Selection
Meditation for Authors

Could this be the fountain of creative source?

The deep well of boundless creativity.

If there were a pill that:

  1. Cured writer’s block,
  2. Showered you with endless plot twists,
  3. Brought back the joy in writing,
  4. Whispered character traits into your ear,
  5. Woke up your slumbering creative muse,

Would you take it? How often? How about a big dose Every Single Morning?

As often happens here on The Cream, a thought morphs into a post which transforms into a series which later becomes a book. This is one topic that has been itching my creative underarm for years.

I’m going to spill the beans here a little. OK, a lot. Meditation is my secret weapon. Every Single Morning I wake up and the very first thing I do, OK, the second thing I do, is my meditation practice. The next thing I do depends on that second thing. If I’m bursting with new ideas and plot twists and character development and new ideas for books, I’m sitting at my keyboard and trying to get down as much as I can as fast as I can about what I “learned” during my meditation.

Sound crazy?

If it does, you haven’t experienced the world of your inner creative muse quite to its potential just yet.

The Bottleneck

In both the creative world as well as the industrial world, there’s usually a bottleneck. A place in the chain of action where things slow down–or worse: stopped. Usually, yeah, I hate to bear bad news, but it’s usually you.

You see, our subconscious is a glorious universe of pretty much boundless creativity, energy, and, well, joy and fun. I know, sounds like Disneyland. It is like Disneyland. We just don’t visit enough.

What if I could help you find that creative state Every Single Morning in a way that would jumpstart your day to the point where you might want to tone things down because you’re wearing out your keyboard you have so many ideas? What if there was a clarity to your thinking that allowed you to “be done with work” by late morning? So many ideas you weren’t sure where to start? Books and stories and topics in such a waterfall you thought about who could help you get it all done? Or laser focus on your single task at hand?

Exercise requirements
Translate this sentence from the selection on meditation for authors into Spanish: "In both the creative world as well as the industrial world, there’s usually a bottleneck."

Data extract
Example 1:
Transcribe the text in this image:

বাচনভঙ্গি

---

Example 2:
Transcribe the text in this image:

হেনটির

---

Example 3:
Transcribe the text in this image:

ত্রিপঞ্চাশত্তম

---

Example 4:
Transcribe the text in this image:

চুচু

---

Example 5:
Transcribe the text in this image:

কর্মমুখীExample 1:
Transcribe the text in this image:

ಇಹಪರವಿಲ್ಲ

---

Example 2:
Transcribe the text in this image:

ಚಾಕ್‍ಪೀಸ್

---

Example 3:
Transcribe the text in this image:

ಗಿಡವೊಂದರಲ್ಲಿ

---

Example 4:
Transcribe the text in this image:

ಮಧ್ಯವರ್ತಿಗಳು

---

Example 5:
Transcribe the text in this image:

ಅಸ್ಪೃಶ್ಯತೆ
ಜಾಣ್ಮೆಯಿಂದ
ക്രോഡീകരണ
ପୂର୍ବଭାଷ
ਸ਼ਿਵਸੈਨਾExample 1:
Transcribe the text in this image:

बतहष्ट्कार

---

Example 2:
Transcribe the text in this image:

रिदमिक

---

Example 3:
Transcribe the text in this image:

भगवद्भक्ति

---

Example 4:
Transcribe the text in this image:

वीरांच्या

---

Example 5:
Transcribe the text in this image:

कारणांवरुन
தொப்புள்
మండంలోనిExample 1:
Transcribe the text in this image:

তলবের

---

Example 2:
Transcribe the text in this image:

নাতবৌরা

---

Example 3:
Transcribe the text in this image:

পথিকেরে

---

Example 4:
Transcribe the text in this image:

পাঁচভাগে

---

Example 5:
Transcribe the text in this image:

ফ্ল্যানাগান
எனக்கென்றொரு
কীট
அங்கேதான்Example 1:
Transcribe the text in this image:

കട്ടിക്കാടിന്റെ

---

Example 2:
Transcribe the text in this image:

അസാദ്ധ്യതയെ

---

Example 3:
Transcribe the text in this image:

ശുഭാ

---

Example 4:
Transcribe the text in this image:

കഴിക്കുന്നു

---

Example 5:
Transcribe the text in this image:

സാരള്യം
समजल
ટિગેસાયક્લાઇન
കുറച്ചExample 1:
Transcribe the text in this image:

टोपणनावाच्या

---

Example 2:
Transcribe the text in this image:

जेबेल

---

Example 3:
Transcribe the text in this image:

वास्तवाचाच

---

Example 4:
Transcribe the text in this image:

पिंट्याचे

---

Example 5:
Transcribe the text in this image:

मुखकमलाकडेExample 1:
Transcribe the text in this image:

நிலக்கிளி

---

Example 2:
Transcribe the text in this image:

Exercise answer
Tanto en el mundo creativo como en el mundo industrial, suele haber un cuello de botella.